Через некоторое время этот «друг» появился в нашем доме с цветами, тортом, вином и закусками. Он улыбался, шутил, а у меня от первого взгляда на него внутри все похолодело. Я видела перед собой что-то веселящееся, передвигающееся по кухне странной дерганой походкой, с бутылкой пива, словно приросшей к руке, но именно что-то. Если меня попросить сейчас описать этого человека, то я не смогу этого сделать, хотя видела его не раз: как будто нарисованный карандашом портрет, не до конца стертый резинкой – оболочка человека есть, а самого человека нет. Дочь попыталась со мной поговорить о том, что они решили жить у нас. Но, увидев мою реакцию и резкое: «Нет, этот человек не будет жить с нами под одной крышей!», – ушла вместе с ним. У него было все, что было нужно ей тогда: «лекарство» в любом количестве, деньги – не надо было работать, и он, по ее признанию, хорошо к ней относился.
Она жила со своим «другом», появлялась дома лишь изредка, могла не отвечать на телефонные звонки по несколько дней. Этого «друга» знали ее настоящие друзья, в том числе и Сергей. Это был торговец наркотиками одного из нижних слоев в многоуровневом «маркетинге» распространения. Они знали больше, чем мне говорили, сами предложили помощь – вырвать ее из его общества. Но, увидевшись с ней, сказали, что не будут этого делать. Я до сих пор не знаю, почему.
Ранним утром, в День Успения Богородицы, вижу на небе огромный крест из облаков, словно кто-то специально две ровные полосы соединил. Хочу показать крест подошедшему знакомому собачнику, но креста уже нет. Это мне показали крест. Это мой крест!
Днем позвонила дочь, явно под «кайфом». На мой вопрос, не оправдываясь, грубо ответила: «Классная марихуана попалась, – и вставила с издевочкой, – хорошо, что только марихуана!» Как это принять и жить дальше?

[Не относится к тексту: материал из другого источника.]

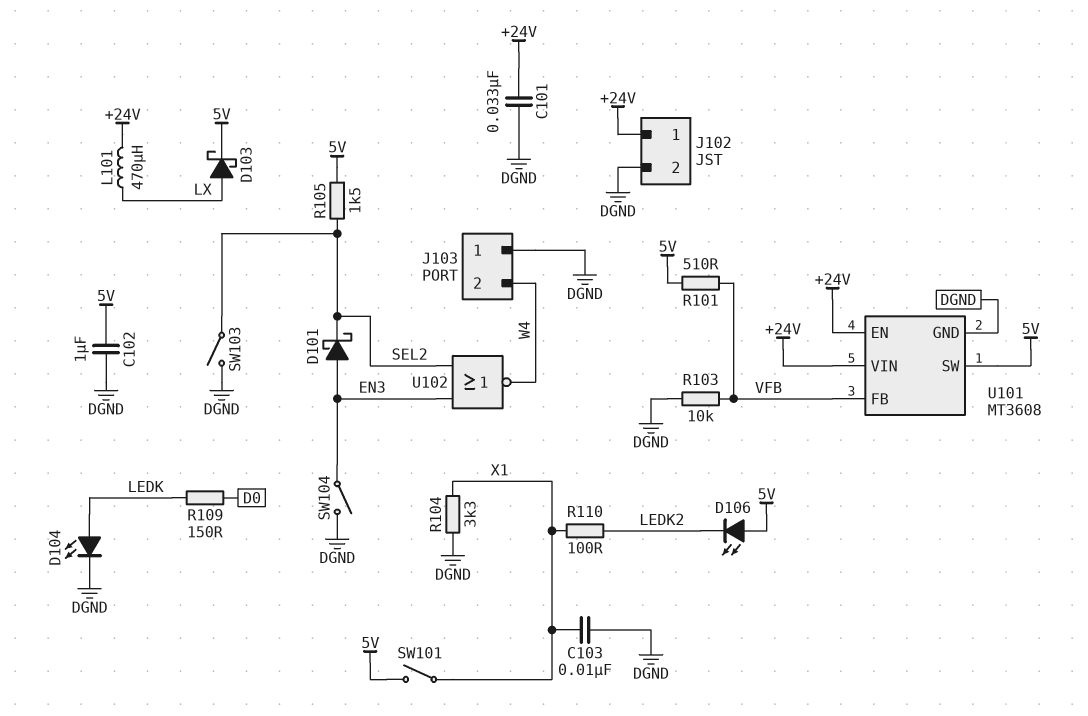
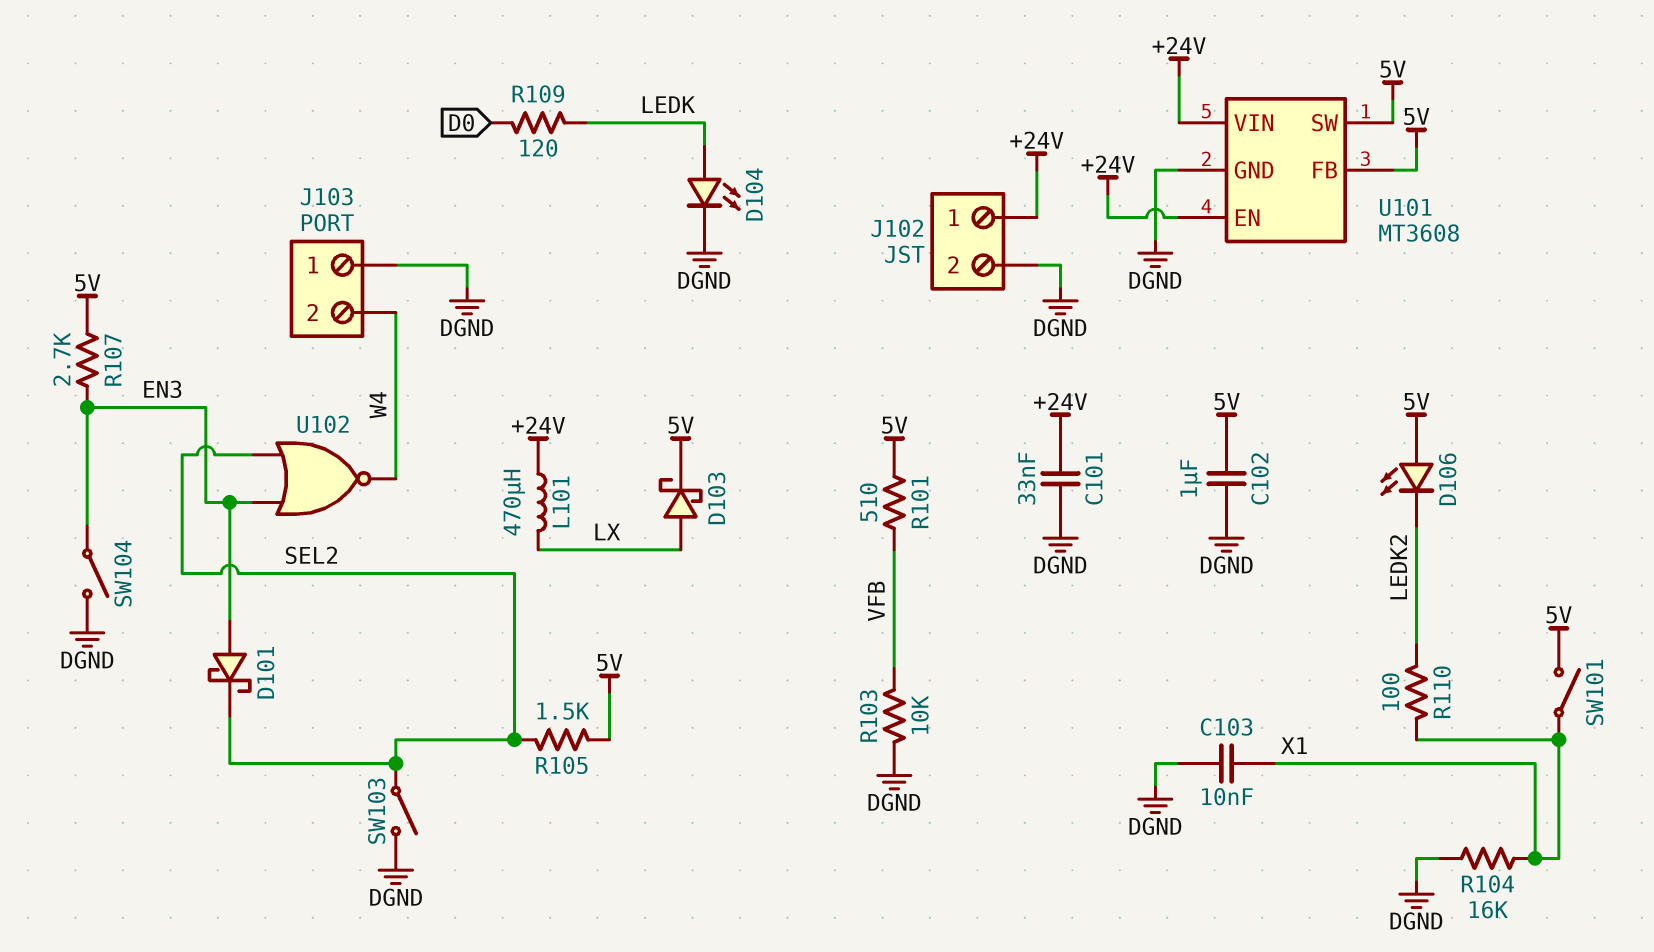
R104: 3.3k (DGND, X1) -> 16k (DGND, X1)
R107: none -> 2.7k (5V, EN3)
R109: 150 (D0, LEDK) -> 120 (D0, LEDK)
U101 pin FB: VFB -> 5V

Потянулись недели и месяцы страха и беспомощности что-либо изменить. Душевная боль нарастала до размеров, которых я и в страшном сне представить себе не могла. Только молитва давала на время облегчение. Бесконечный непрекращающийся страх, накрывающий мою жизнь слой за слоем, как закапывание живьем в могилу. Этот страх не поддавался контролю и управлению. Меня поймет любая мать: страх потерять ребенка затмевает все. Он очень глубоко, в самой сути женского начала. Этот страх то парализует, лишает воли, то заставляет делать безумные поступки. Этот длительный страх разрушал меня, как длительная вибрация здание. Вера и молитва при таком страхе нужны как воздух, без них просто не выживешь, но и молитва то криком кричится, то вязнет во льду страха. Твердила себе постоянно: там, где страх, там нет Бога! И тогда проблесками рождалось в душе то, что названо в Евангелии как «надежда сверх надежды». Ничего не понимаешь, не знаешь, что делать и на что надеяться, и все равно надеешься… Тяжело вспоминать этот период, но теперь я знаю, что мои страхи – это типичные страхи матерей в подобной ситуации.
Страх смерти – самый главный, имеющий все основания быть. Наркоман может умереть каждый день, и ты каждый день этого боишься, и каждую ночь.
Страх и боль за свою жизнь: сколько лет самоограничения, труда – и все напрасно?! Зачем жить дальше, если впереди – беспросветная тьма и боль?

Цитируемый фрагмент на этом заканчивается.